◆ **Directive**: Can you write out the entries below exactly, beginning at their first line and stopping after the line that contains "image: ruby:2.6"?

- - - -

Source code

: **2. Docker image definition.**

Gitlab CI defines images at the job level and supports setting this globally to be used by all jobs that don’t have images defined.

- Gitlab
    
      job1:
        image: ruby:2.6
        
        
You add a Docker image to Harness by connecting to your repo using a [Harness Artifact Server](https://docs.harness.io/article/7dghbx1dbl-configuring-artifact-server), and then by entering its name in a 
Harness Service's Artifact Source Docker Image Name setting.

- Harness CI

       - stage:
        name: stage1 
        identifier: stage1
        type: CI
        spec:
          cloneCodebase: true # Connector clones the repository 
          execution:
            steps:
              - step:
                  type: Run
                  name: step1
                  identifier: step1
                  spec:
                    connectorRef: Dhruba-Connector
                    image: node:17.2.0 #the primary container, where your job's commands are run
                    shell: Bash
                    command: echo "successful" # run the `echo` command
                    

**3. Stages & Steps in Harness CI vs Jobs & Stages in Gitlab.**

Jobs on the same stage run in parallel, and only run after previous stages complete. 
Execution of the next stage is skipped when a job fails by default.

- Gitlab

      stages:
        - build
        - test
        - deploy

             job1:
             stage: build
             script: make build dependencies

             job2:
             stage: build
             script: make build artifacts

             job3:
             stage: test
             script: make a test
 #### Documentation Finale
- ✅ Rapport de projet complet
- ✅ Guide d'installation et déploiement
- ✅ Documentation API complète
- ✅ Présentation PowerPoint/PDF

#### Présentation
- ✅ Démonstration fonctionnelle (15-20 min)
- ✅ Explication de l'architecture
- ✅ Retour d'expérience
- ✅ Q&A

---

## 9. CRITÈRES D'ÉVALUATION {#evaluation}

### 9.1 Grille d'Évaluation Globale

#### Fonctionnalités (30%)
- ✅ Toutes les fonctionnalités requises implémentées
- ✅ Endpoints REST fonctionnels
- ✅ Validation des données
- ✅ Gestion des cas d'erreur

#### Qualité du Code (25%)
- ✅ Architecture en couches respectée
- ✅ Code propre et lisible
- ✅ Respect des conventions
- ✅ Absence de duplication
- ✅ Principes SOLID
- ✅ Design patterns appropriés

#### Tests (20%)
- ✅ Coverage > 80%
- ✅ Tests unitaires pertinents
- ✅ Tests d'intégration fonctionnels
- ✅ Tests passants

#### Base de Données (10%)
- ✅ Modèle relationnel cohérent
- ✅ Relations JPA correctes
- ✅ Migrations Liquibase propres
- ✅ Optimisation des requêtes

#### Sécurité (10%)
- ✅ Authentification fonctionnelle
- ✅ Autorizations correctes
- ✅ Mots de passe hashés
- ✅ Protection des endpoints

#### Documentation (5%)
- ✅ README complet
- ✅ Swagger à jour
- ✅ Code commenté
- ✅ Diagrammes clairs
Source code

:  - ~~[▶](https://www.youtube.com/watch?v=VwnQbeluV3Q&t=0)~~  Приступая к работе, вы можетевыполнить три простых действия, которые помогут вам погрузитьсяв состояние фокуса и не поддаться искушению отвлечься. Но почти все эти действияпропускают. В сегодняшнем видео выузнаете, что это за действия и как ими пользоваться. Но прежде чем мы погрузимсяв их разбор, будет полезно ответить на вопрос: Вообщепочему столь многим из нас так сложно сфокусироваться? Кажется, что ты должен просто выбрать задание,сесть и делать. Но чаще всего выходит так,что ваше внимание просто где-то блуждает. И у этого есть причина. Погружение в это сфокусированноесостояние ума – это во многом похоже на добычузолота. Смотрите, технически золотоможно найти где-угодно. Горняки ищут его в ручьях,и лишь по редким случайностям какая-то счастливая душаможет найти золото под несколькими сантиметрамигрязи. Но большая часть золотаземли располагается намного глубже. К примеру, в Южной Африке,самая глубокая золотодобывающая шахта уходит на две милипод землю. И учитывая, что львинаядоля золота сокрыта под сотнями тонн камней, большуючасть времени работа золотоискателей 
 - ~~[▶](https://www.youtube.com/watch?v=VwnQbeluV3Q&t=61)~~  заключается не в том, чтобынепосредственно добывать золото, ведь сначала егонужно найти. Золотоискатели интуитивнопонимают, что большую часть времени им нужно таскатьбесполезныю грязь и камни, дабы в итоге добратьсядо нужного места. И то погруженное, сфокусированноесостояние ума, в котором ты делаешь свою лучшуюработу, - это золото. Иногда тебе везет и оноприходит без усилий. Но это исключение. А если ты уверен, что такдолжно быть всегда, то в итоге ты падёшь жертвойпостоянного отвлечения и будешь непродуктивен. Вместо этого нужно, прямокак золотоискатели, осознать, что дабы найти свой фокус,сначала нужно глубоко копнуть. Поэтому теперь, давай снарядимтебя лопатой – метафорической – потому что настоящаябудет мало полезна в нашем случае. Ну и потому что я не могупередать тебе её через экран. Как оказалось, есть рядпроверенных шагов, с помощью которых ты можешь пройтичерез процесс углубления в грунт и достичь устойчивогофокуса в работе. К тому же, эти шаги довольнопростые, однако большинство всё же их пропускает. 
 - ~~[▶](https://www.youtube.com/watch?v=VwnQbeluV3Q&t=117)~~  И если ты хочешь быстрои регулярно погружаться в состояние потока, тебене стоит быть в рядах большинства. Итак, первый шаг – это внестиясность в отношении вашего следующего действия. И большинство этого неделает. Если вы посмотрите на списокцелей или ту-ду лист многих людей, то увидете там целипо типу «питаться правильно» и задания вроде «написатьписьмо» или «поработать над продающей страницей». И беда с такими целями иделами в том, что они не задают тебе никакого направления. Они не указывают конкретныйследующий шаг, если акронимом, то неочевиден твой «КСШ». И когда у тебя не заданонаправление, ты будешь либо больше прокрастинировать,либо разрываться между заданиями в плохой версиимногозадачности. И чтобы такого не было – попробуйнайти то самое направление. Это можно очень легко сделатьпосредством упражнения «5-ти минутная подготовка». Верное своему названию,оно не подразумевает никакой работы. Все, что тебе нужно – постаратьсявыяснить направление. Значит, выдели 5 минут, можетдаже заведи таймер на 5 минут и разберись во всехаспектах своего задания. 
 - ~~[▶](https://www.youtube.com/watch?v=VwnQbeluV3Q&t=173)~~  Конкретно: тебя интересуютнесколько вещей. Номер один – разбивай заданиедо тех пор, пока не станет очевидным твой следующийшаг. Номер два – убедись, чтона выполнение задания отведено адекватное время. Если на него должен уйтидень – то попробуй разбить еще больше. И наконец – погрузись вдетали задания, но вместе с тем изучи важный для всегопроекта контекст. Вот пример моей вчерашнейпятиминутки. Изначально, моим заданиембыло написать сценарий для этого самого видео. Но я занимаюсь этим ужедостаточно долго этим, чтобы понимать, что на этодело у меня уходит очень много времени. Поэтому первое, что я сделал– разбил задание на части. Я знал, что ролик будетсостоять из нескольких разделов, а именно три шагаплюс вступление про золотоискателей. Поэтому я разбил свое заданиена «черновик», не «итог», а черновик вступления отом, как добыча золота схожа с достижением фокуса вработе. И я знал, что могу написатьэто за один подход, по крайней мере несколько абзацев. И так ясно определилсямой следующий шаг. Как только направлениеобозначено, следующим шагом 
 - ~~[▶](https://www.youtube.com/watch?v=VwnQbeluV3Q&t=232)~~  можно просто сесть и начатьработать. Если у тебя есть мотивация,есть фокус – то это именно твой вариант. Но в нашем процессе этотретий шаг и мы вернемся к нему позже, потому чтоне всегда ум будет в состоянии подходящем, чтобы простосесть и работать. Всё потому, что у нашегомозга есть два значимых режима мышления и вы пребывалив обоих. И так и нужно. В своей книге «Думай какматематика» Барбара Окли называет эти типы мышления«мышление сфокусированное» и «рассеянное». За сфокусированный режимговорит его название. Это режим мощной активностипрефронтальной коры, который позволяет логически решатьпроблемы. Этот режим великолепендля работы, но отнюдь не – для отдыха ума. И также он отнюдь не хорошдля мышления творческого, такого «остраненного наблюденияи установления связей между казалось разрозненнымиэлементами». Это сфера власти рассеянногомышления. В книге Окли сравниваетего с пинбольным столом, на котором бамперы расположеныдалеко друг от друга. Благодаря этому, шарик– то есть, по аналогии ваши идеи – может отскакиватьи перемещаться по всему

- - - -

◆ **Response to this task**:
Source code

: **2. Docker image definition.**

Gitlab CI defines images at the job level and supports setting this globally to be used by all jobs that don’t have images defined.

- Gitlab
    
      job1:
        image: ruby:2.6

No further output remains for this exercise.